Aujourd’hui la mer étale et mazoutée laisse sur le sable pollué ses relents de marée basse. Le monde est plat, plat, plat. Même la crise des dictatures n’engendre plus que des Spinola. Mais voyez comme c’est drôle : nous en sommes au double du Nombre talmudique 963, c’est pourquoi, sans doute l’Histoire va s’arrêter ?

 Mais non, quelque chose me dit que l’Histoire ne s’arrête jamais

Que la crise ne s’est pas déjà dénouée dans la reconnaissance consensuelle d’un modèle productiviste-libéral nippo-californien dont le Front National représenterait le flanc droit et le PS le flanc gauche, en laissant en rade Force Ouvrière et le PCF pour ranimer les flammèches du vieux compromis productiviste keynésien.

Quelque chose me dit que l’espoir luit encore, comme un brin de paille, dans ces décombres. L’espoir d’une autre façon de travailler, refusant la séparation séculaire de la conception et de l’exécution. L’espoir d’en finir avec le chômage, par le temps partagé et la création d’un secteur alternatif, autogéré et contractuel, pour les tâches d’utilité sociale. L’espoir de faire reculer le racisme et la subordination ancestrale des femmes, la coupure du social et du privé. L’espoir d’en finir avec ces rapports nord-sud, et un équilibre mondial fondé sur la prise d’otages nucléaire généralisée. Et caetera.

Mais pour cela il faut une force politique nouvelle, qui serait comme les "grünen" allemands et les "radicals" américains, la représentation politique de cet espoir. Une force qui propose à la Société un autre compromis, oui, disons le, une autre force réformatrice. Car le P.S. a montré quelles réformes il pouvait, quelles réformes il voulait obtenir.

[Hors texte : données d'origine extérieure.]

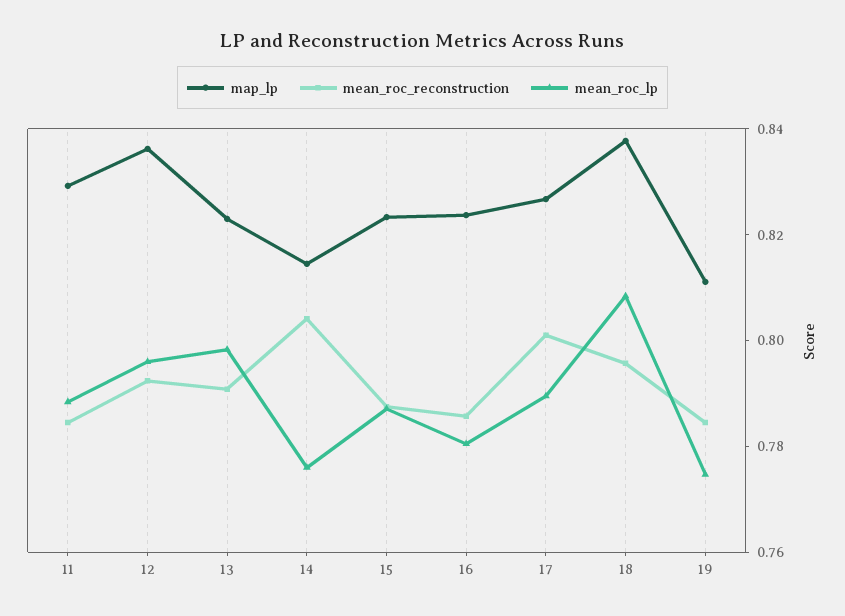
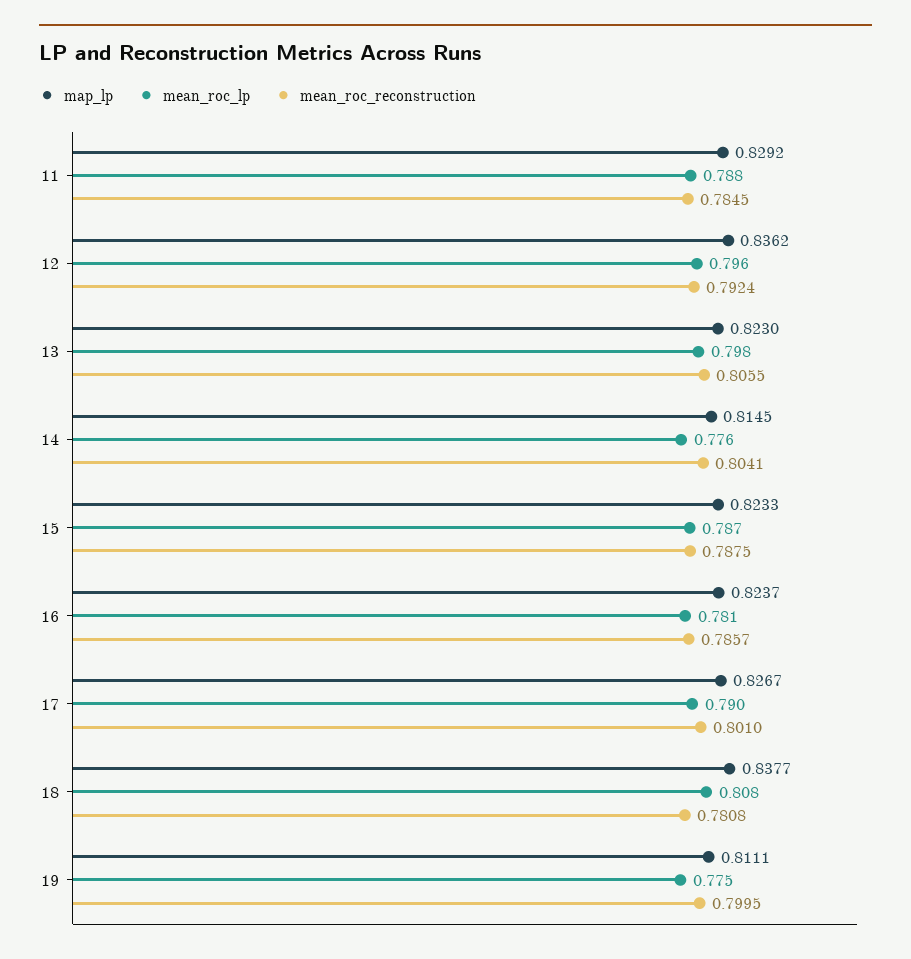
mean_roc_reconstruction, 13: 0.79 -> 0.8055
mean_roc_reconstruction, 18: 0.795 -> 0.7808
mean_roc_reconstruction, 19: 0.785 -> 0.7995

Je ne sais pas si une telle force aura vocation, après l’an 2000, à diriger ce pays Je sais que sans elle les anciennes forces de progrès n’auront plus jamais la majorité. Je pense qu’avec elle le P.S. aura à faire un choix : rester le flanc gauche du mode le productiviste-libéral, ou devenir le centre-gauche du modèle alternatif.

La génération d’SOS-racisme est encore à l’âge des bahut. L’âge où nous écoutions Eddy Mitchell, les folles années du twist. L’âge où nous ne savions pas que nous serions la génération de Mai 68, une génération qui, 18 ans plus tard, capitulerait de ses espoirs et s’enliserait dans la gestion de l’existant.

 Tchao Pantin, bonjour le Zénith !

Paris, le 18 Mars 1986, Alain Lipietz, Tête de liste législatives en Seine St Denis pour Écologie 93, Les Verts, les alternatifs, les Autogestionnaires.

Note
Voir ma contribution "Les conditions de la construction d’un mouvement alternatif en France". Association d’État des Réalités Institutionnelles et Politiques, 19, rue Frédéric Lemaître 75020 PARIS.
Note de 2002
Ce texte, développé, deviendra le livre Choisir l’audace. Une alternative écologiste pour le 21e siècle.